## SET EXERCISE A
Decide whether each statement agrees with the post about ICMPv6 traffic below: (i) ICMPv6 makes up 40-65% of network traffic when the wireless is slow, (ii) the writer traced the problem to a single machine, (iii) after the access point was replaced, everything worked for five hours. Answer yes or no for each, quoting the exact words from the post that decide it.

====== PASSAGE

I captured a wireshark packet captures for 1 minute on multiple occasions, and it is pretty clear that this traffic is the culprit. During times where wireless is running flawlessly, about 1-2% of the total traffic is ICMPv6. When the wireless is bogged down, ICMPv6 accounts for 40-65% of the network traffic.

I'm running out of ideas as to how I can fix this. It looks like an IPv6 denial of service from inside. I can't pinpoint it to a single machine, as there are multiple IPv6 source and destination addresses, along with multiple source and destination MACs.

I have posted both a good and a bad sample of the traffic at https://www.dropbox.com/sh/u202fhol0t3tqtg/AAApKkm9PtbZwQfZtwkBViKka?dl=0

We thought we had this fixed after about 11:00 AM this morning, when we found an access point that was causing the issues. We replaced the AP with a new one and everything was fine for three hours until now.

Our wireless system is Unifi, by the way. 98% of our laptops are using Realtek 8188CE wireless NICs, and the other 2% are using a Centrino 7000 series NIC, not sure on the exact model.

I forgot to mention two things at the initial time of posting.

============

## SET EXERCISE B
How many lines in the rows below contain the string "planeOp"? Case counts. Reply with the number alone.

====== INPUT DATA

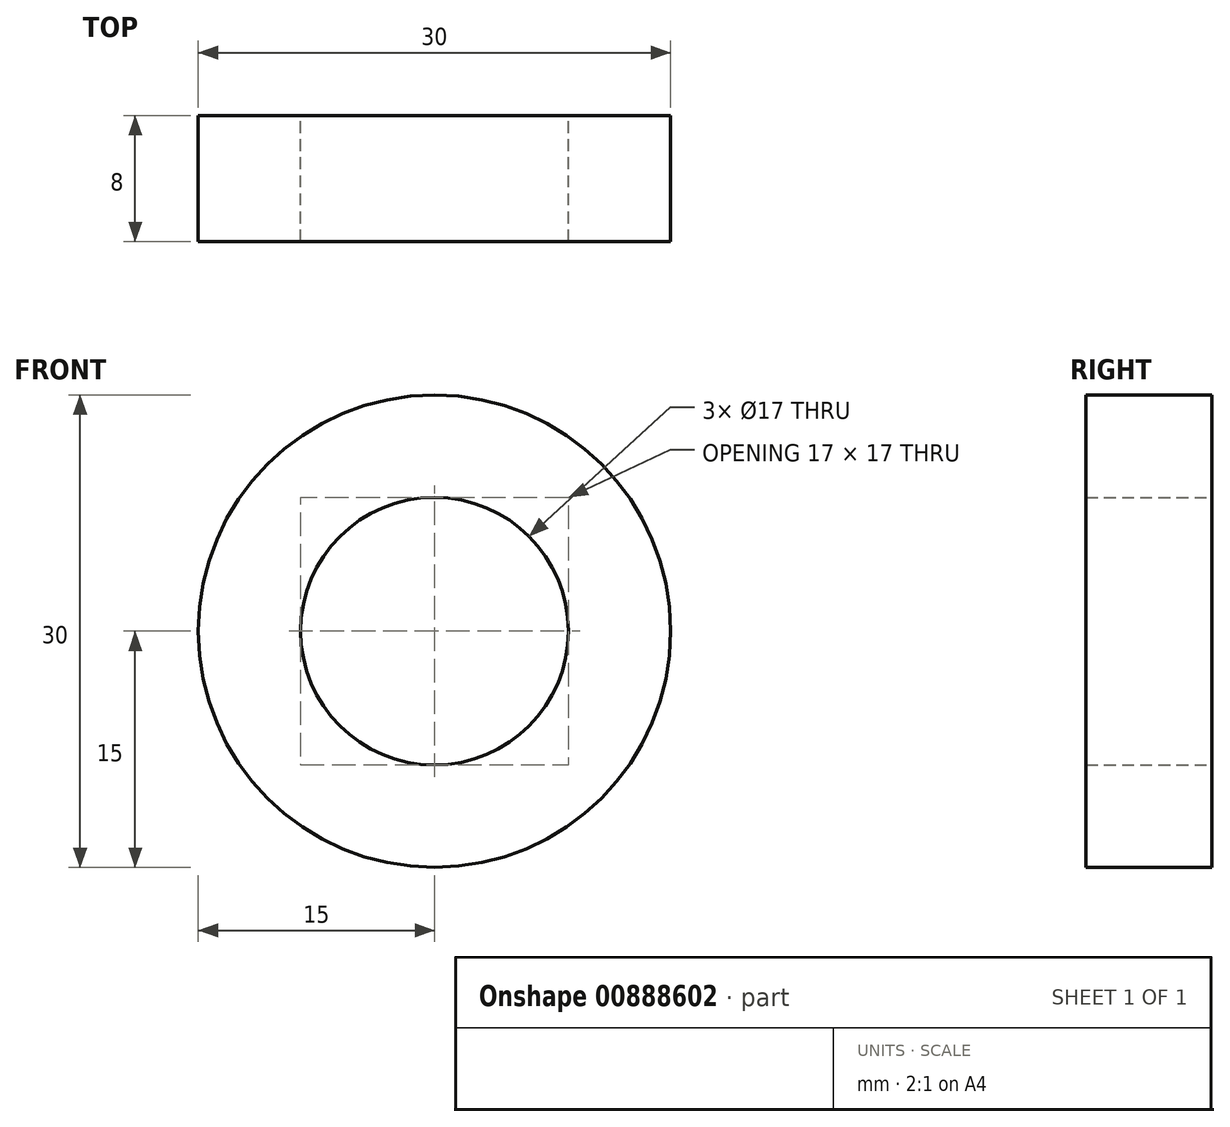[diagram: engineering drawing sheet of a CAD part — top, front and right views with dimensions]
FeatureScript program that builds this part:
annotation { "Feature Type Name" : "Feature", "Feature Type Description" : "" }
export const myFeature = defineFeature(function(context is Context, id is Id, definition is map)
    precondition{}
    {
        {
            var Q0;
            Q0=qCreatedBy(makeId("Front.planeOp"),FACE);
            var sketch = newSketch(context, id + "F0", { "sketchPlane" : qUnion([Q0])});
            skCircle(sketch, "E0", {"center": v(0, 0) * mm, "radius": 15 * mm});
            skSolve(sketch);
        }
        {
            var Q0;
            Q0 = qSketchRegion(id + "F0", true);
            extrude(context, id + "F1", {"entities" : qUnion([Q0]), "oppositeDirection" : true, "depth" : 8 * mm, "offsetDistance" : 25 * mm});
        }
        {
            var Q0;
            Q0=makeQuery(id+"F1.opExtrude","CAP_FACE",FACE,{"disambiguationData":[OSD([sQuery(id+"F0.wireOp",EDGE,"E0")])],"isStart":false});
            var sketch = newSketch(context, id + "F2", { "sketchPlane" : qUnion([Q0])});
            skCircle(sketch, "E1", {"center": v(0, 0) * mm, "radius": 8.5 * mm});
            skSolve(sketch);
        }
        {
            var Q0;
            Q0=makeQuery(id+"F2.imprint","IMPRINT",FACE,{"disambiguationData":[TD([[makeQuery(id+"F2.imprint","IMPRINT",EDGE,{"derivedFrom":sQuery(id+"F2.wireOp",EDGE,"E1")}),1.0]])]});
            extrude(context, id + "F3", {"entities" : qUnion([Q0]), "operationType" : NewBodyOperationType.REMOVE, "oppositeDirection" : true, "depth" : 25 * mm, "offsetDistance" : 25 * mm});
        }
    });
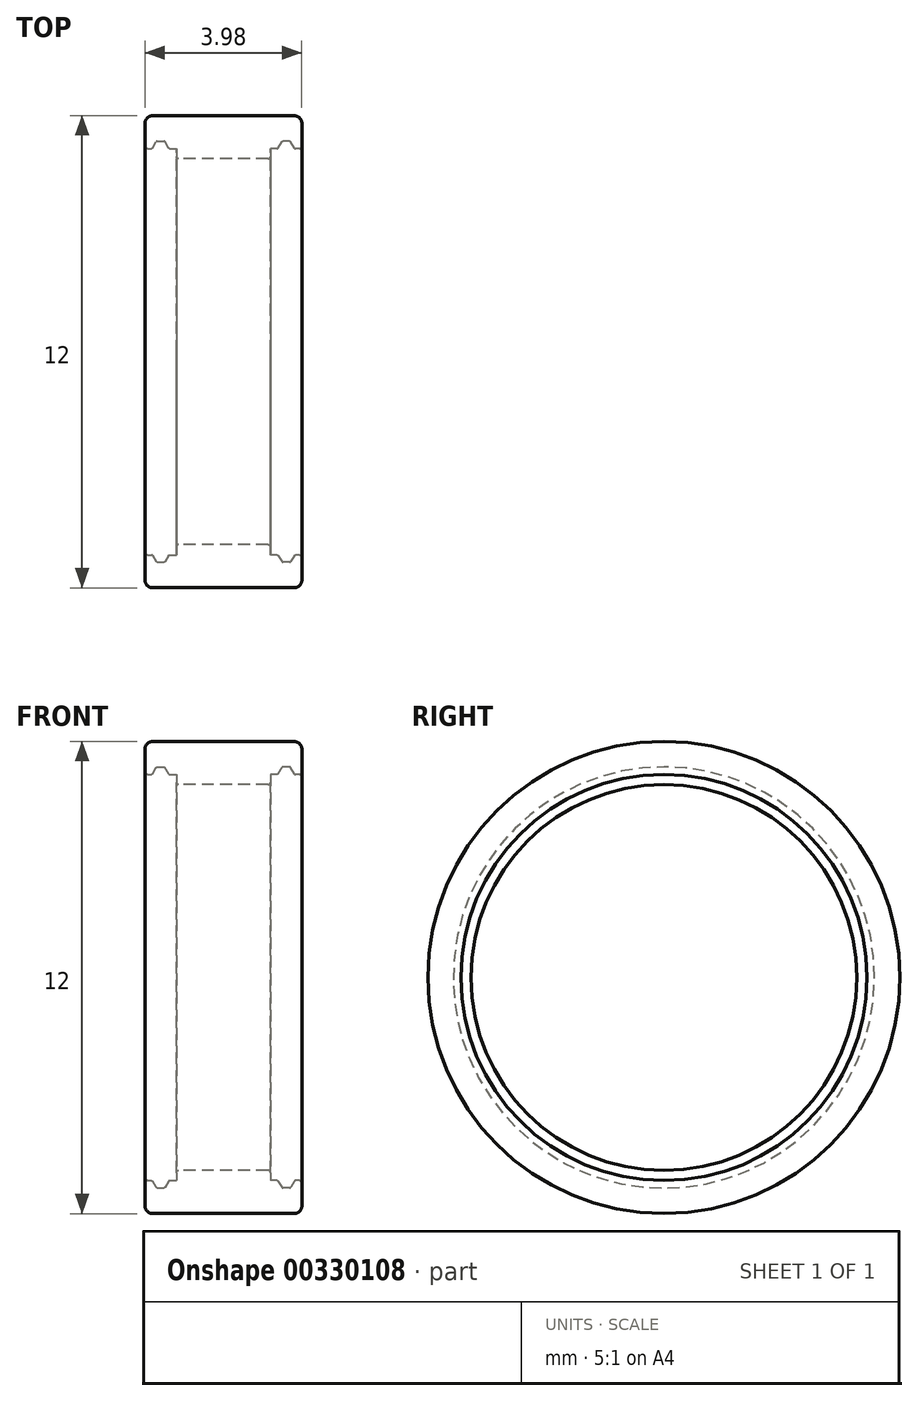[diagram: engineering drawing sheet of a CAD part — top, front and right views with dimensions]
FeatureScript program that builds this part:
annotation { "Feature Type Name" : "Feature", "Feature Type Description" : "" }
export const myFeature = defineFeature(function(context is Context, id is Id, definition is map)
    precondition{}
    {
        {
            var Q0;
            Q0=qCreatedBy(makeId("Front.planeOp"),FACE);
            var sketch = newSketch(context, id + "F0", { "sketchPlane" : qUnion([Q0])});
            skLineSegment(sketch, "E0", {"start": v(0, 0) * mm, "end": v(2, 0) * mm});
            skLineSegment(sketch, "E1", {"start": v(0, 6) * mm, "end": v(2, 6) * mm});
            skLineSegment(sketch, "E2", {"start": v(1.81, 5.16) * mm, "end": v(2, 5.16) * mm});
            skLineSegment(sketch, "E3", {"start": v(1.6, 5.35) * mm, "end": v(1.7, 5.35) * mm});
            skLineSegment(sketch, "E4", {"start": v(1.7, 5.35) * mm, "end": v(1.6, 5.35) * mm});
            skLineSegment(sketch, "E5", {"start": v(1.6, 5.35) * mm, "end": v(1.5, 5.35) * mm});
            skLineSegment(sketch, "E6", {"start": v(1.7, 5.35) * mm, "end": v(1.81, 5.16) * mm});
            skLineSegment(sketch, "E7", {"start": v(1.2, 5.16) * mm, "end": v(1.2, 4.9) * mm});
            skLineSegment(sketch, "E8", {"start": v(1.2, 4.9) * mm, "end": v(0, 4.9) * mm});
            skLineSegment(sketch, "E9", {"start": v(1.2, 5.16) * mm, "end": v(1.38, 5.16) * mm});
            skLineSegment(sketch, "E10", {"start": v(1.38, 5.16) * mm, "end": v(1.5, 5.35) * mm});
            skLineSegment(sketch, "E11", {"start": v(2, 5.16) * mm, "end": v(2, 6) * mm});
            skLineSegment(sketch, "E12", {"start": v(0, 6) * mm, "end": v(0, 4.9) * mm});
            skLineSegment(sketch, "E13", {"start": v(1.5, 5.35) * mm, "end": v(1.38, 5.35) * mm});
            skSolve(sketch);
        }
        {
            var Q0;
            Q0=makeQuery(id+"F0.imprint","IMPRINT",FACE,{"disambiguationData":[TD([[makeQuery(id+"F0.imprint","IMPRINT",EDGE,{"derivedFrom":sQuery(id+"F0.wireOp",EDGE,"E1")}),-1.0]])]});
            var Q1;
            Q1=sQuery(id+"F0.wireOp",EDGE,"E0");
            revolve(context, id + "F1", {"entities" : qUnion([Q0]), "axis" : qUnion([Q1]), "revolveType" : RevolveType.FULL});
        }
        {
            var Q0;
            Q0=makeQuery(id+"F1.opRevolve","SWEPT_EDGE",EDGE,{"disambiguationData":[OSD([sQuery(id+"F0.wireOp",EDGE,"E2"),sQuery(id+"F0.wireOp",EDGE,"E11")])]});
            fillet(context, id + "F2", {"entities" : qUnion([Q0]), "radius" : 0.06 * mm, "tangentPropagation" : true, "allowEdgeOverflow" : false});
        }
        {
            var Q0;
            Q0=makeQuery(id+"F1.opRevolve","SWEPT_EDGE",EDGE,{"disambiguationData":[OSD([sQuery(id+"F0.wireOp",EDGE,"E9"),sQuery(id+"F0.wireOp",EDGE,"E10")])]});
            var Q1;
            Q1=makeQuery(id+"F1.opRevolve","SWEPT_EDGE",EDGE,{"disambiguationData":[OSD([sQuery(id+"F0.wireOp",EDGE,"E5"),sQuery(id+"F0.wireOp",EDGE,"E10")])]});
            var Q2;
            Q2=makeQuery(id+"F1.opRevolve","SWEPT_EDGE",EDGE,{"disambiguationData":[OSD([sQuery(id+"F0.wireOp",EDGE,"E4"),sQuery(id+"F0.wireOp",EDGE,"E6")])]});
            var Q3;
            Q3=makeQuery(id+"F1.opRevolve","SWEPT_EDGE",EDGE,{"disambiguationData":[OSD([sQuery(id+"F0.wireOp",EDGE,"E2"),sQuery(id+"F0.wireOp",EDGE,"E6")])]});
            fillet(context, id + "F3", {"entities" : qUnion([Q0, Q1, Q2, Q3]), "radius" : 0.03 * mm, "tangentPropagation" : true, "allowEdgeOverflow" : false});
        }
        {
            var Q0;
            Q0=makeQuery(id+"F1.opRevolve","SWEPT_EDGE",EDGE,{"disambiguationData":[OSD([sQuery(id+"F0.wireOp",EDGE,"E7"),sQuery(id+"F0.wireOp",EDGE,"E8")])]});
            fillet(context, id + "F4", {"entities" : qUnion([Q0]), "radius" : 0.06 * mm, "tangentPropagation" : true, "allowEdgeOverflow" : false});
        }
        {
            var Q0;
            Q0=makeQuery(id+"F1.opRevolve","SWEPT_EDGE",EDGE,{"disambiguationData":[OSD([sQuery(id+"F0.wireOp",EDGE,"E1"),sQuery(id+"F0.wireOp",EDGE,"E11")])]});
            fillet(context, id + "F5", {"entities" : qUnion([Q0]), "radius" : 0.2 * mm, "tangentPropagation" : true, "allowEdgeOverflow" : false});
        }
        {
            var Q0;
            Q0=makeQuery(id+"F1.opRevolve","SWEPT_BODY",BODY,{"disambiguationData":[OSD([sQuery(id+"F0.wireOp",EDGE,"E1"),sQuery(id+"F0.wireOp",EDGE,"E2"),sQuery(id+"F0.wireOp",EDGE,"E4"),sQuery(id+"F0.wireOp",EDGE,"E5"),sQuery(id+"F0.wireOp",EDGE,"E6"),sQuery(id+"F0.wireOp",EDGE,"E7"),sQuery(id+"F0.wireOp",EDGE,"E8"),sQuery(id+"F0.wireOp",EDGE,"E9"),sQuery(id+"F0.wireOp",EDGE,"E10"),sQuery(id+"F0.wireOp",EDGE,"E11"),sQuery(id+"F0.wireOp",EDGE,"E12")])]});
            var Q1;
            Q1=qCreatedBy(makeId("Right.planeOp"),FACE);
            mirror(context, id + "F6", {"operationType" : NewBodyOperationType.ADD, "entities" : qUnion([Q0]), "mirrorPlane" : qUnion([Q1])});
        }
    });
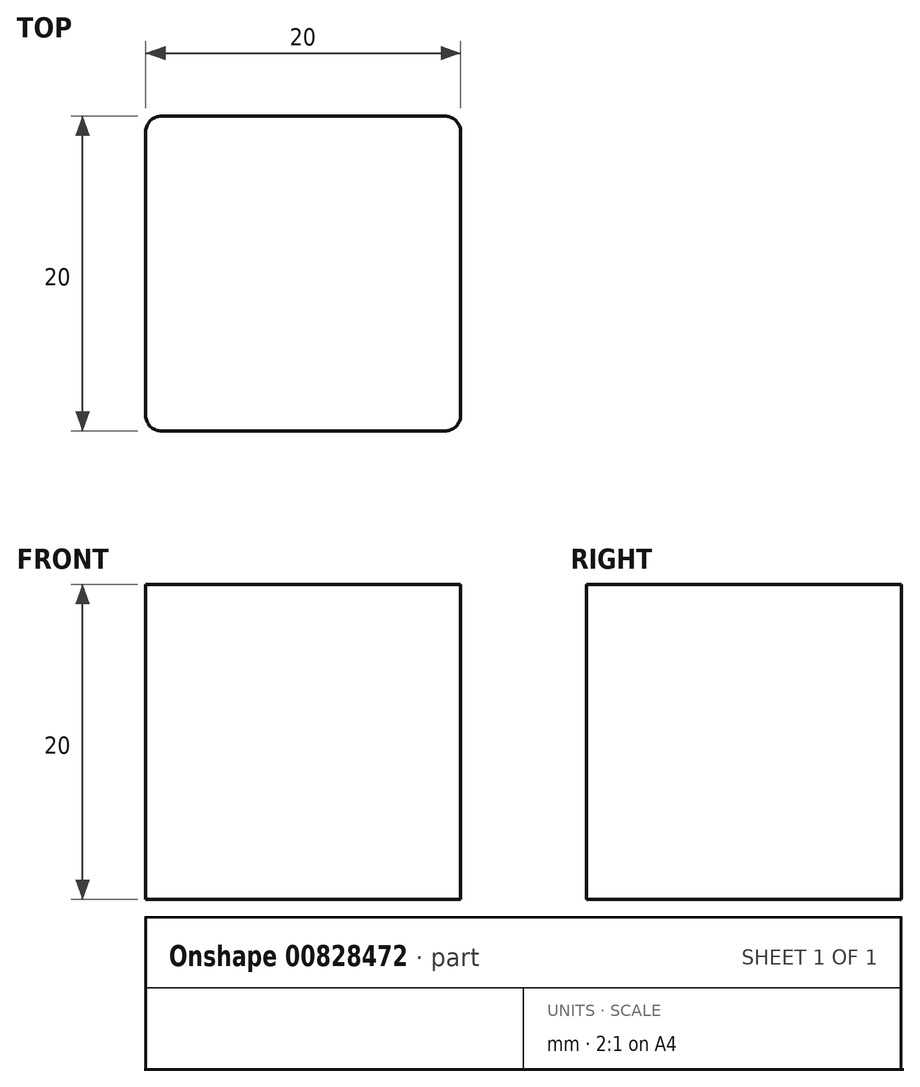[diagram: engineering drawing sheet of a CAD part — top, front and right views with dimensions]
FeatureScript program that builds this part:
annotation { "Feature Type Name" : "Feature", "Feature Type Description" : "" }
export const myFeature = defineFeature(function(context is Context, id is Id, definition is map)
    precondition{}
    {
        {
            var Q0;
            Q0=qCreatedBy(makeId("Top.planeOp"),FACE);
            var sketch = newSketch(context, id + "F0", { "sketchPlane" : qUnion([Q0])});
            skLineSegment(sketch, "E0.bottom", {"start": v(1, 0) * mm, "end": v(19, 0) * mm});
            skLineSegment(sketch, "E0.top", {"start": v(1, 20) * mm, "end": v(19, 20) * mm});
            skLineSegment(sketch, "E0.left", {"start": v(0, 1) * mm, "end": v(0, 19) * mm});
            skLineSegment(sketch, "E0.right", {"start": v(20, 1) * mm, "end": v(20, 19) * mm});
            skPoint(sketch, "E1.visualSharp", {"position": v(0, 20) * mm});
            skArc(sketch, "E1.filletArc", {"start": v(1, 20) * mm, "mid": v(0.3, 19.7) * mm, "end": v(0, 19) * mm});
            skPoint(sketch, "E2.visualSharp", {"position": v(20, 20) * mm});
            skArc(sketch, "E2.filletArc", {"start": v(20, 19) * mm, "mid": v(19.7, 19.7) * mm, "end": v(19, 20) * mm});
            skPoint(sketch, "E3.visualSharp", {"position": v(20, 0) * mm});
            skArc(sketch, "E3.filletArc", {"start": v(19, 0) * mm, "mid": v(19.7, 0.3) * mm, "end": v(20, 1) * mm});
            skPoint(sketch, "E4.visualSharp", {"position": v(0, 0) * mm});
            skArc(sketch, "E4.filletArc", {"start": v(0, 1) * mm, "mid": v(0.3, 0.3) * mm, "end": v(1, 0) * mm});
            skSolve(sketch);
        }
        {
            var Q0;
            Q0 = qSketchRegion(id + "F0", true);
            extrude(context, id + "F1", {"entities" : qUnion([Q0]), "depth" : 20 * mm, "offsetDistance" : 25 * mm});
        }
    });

============

## CORRECT RESPONSE A
(i) Yes: "When the wireless is bogged down, ICMPv6 accounts for 40-65% of the network traffic."
(ii) No: "I can't pinpoint it to a single machine"
(iii) No: "everything was fine for three hours until now."

## CORRECT RESPONSE B
4